Alliés du candidat de Femu A Corsica à Ajaccio, EELV et Génération.s ont déclaré qu’ils avaient l’intention de présenter une liste pour les élections territoriales, tout comme le mouvement de gauche nationaliste autrefois soutenu par la Ligue Communiste Révolutionnaire « A Manca » qui avait rassemblé 800 voix (0,58%) lors de leur dernière présence aux élections en 2004. 

Le Parti Communiste Français première force de Gauche en Corse ? 

Depuis quelques mois Jean-Charles Orsucci, maire de Bonifacio, ancien membre du Parti Socialiste et président du groupe LREM à l’Assemblée de Corse, se présente comme le rassembleur de la Gauche. Bien décidé à distinguer le bilan national de LREM et celui de son groupe au niveau local, il tente dore et déjà de séduire les anciens membres du clan Giacobbi et Zuccarelli. Néanmoins, si comme sur le continent, l’état de la Gauche corse est extrêmement préoccupant, les élections européennes ont montré qu’en termes de voix, le Parti Communiste Français était, EELV mis à part, la première force de gauche sur l’île. 

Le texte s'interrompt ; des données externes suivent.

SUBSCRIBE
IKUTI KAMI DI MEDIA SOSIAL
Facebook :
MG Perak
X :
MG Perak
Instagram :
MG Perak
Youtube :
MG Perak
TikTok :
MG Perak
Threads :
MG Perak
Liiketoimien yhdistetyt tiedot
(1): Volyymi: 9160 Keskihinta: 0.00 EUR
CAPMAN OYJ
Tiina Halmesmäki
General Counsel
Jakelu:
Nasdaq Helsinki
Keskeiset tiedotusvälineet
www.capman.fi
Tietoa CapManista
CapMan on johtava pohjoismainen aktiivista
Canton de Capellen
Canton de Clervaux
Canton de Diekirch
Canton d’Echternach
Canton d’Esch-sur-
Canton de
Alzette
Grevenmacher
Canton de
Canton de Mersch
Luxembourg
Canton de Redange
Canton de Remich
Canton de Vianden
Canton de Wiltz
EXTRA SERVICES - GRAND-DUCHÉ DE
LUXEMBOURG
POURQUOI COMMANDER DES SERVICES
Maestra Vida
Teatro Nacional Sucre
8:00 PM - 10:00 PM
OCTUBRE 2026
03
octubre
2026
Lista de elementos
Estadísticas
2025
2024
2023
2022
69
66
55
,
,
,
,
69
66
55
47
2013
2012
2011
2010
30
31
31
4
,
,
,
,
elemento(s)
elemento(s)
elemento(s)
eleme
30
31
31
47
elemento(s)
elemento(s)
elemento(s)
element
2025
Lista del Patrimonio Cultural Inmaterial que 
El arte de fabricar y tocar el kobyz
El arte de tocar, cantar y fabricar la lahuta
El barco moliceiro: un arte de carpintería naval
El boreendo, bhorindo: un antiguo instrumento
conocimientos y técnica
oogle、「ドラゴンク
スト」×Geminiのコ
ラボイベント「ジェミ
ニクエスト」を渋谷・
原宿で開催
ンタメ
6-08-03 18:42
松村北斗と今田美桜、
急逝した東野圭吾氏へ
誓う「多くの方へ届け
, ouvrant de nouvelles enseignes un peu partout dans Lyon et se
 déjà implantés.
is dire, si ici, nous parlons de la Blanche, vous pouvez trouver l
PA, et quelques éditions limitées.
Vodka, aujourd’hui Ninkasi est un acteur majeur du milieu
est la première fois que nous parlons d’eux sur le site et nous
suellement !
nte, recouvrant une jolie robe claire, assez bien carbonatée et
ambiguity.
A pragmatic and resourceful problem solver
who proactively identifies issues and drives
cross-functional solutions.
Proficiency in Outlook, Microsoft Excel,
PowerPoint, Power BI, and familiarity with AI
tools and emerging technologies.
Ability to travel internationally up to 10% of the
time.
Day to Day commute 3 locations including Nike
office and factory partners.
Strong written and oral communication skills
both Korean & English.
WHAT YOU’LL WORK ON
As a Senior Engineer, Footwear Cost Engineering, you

Pas question de se réjouir des 3,84% (3 303 voix) obtenus par la liste « Pour l’Europe des gens, contre l’Europe de l’argent » menée par Ian Brossat, néanmoins elle démontre que les communistes gardent une base électorale et qu’il faudra se reposer sur elle et sur des mesures anticapitalistes pour augmenter son score et tenter d’atteindre les 7% synonymes de qualification au second tour de l’élection territoriale. Ainsi s’il est contraint de partir seul le PCF devra presque doubler le nombre de voix obtenues aux Européennes. Si les médias n’hésitent pas à parler d’un Front Girondin mené par Laurent Marcangeli qui serait là pour s’opposer aux nationalistes, les communistes eux entendent rassembler les progressistes de Corse et rester fidèles à leur héritage et souhaitent défendre les valeurs de la République et le Service Public face à des candidats qui prônent la décentralisation et le régionalisme pour servir les intérêts privés. Alors qu’aujourd’hui un consortium de patrons corses possède un quasi-monopole sur le transport maritime, le fret routier, la presse quotidienne et la grande distribution, on est en droit de s’interroger sur l’efficacité des propositions corso-corses prônées par les nationalistes, mais également par une partie de la droite régionaliste. 

Alors qu’à l’Assemblée de Corse, la droite, LREM et les nationalistes ont voté à l’unanimité le plan de relance « Salvezza e Rilanciu » qui prévoit de verser plusieurs millions d’euros au patronat Corse, le Parti Communiste lui dénonce qu’à l’image du gouvernement Macron, la majorité territoriale va mettre sous perfusion – d’argent public – les grands patrons corses plutôt que de soutenir efficacement les TPE, les PME et les ménages modestes qui sont directement impactés par la crise économique. La pandémie de Covid-19 ayant renforcé la pauvreté sur une île qui est déjà la région la plus pauvre de France. 

Fidèles à la devise des patriotes résistants du Front National après la Seconde Guerre Mondiale, les communistes continuent de militer « Pour une Corse libre dans une France démocratique » et c’est en défendant ces valeurs tout en prenant en compte la situation locale et les attentes des corses qu’ils souhaitent déjouer les pronostics des prochaines territoriales.